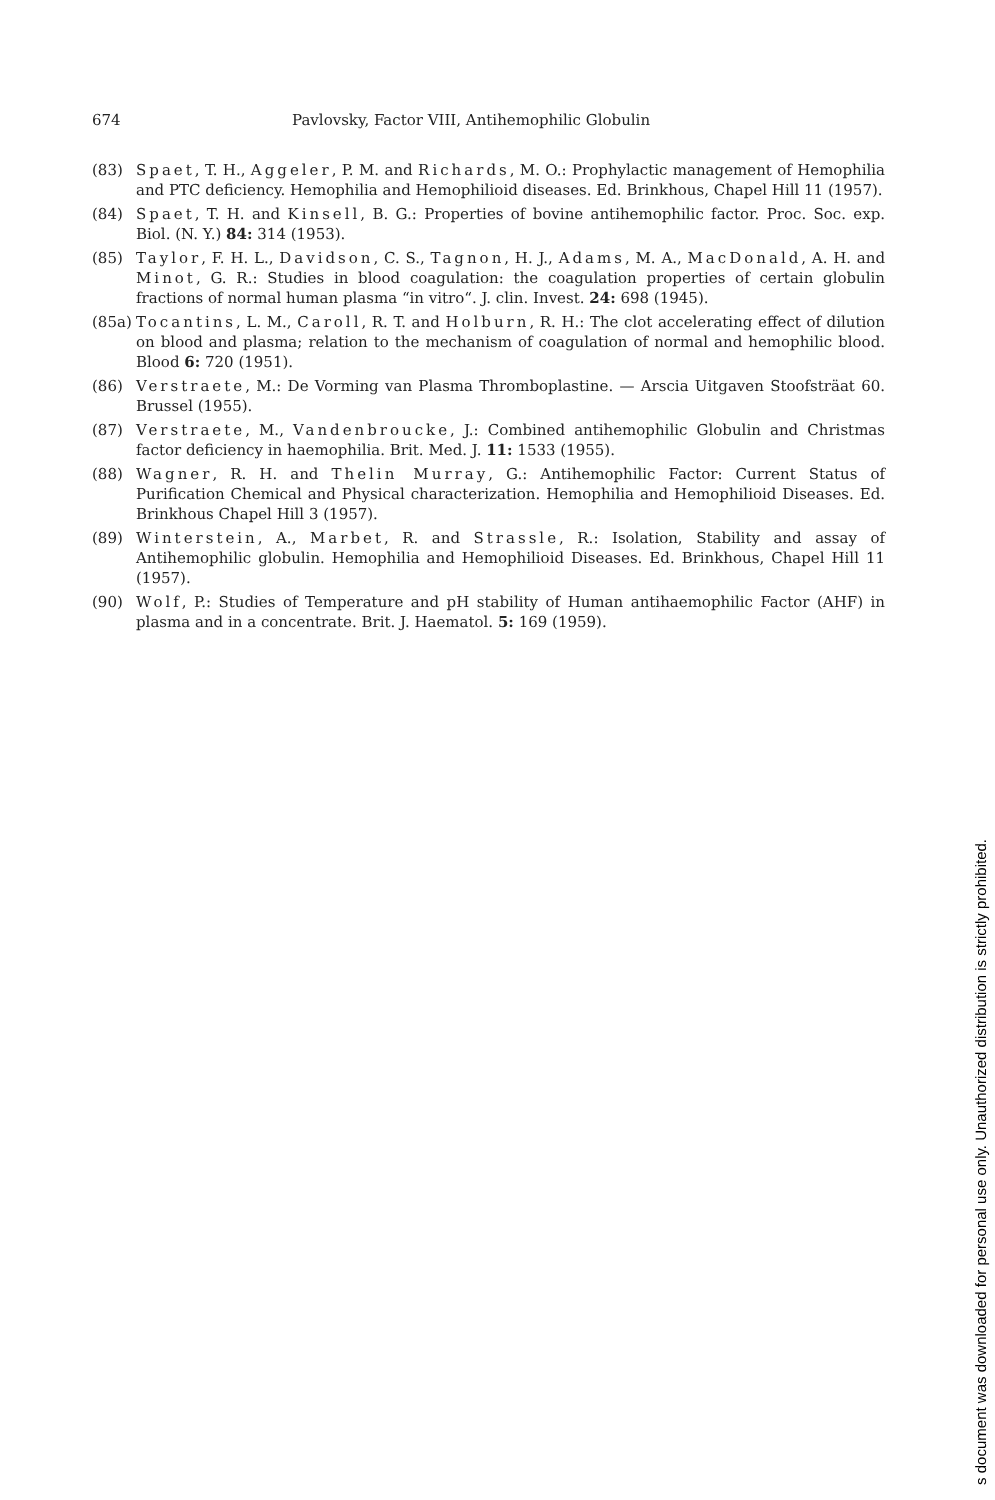674 Pavlovsky, Factor VIII, Antihemophilic Globulin
(83) Spaet, T. H., Aggeler, P. M. and Richards, M. O.: Prophylactic management of Hemophilia and PTC deficiency. Hemophilia and Hemophilioid diseases. Ed. Brinkhous, Chapel Hill 11 (1957).
(84) Spaet, T. H. and Kinsell, B. G.: Properties of bovine antihemophilic factor. Proc. Soc. exp. Biol. (N. Y.) 84: 314 (1953).
(85) Taylor, F. H. L., Davidson, C. S., Tagnon, H. J., Adams, M. A., MacDonald, A. H. and Minot, G. R.: Studies in blood coagulation: the coagulation properties of certain globulin fractions of normal human plasma “in vitro“. J. clin. Invest. 24: 698 (1945).
(85a)
Tocantins, L. M., Caroll, R. T. and Holburn, R. H.: The clot accelerating effect of dilution on blood and plasma; relation to the mechanism of coagulation of normal and hemophilic blood. Blood 6: 720 (1951).
(86) Verstraete, M.: De Vorming van Plasma Thromboplastine. — Arscia Uitgaven Stoofsträat 60. Brussel (1955).
(87) Verstraete, M., Vandenbroucke, J.: Combined antihemophilic Globulin and Christmas factor deficiency in haemophilia. Brit. Med. J. 11: 1533 (1955).
(88) Wagner, R. H. and Thelin Murray, G.: Antihemophilic Factor: Current Status of Purification Chemical and Physical characterization. Hemophilia and Hemophilioid Diseases. Ed. Brinkhous Chapel Hill 3 (1957).
(89) Winterstein, A., Marbet, R. and Strassle, R.: Isolation, Stability and assay of Antihemophilic globulin. Hemophilia and Hemophilioid Diseases. Ed. Brinkhous, Chapel Hill 11 (1957).
(90) Wolf, P.: Studies of Temperature and pH stability of Human antihaemophilic Factor (AHF) in plasma and in a concentrate. Brit. J. Haematol. 5: 169 (1959).
s document was downloaded for personal use only. Unauthorized distribution is strictly prohibited.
*-*-*
ACTIVITY:
Only the lines from the one holding "(86) Verstraete, M.: De" to the end of the entries above belong in the answer, each copied exactly.

YOUR SOLUTION:
(86) Verstraete, M.: De Vorming van Plasma Thromboplastine. — Arscia Uitgaven Stoofsträat 60. Brussel (1955).
(87) Verstraete, M., Vandenbroucke, J.: Combined antihemophilic Globulin and Christmas factor deficiency in haemophilia. Brit. Med. J. 11: 1533 (1955).
(88) Wagner, R. H. and Thelin Murray, G.: Antihemophilic Factor: Current Status of Purification Chemical and Physical characterization. Hemophilia and Hemophilioid Diseases. Ed. Brinkhous Chapel Hill 3 (1957).
(89) Winterstein, A., Marbet, R. and Strassle, R.: Isolation, Stability and assay of Antihemophilic globulin. Hemophilia and Hemophilioid Diseases. Ed. Brinkhous, Chapel Hill 11 (1957).
(90) Wolf, P.: Studies of Temperature and pH stability of Human antihaemophilic Factor (AHF) in plasma and in a concentrate. Brit. J. Haematol. 5: 169 (1959).
s document was downloaded for personal use only. Unauthorized distribution is strictly prohibited.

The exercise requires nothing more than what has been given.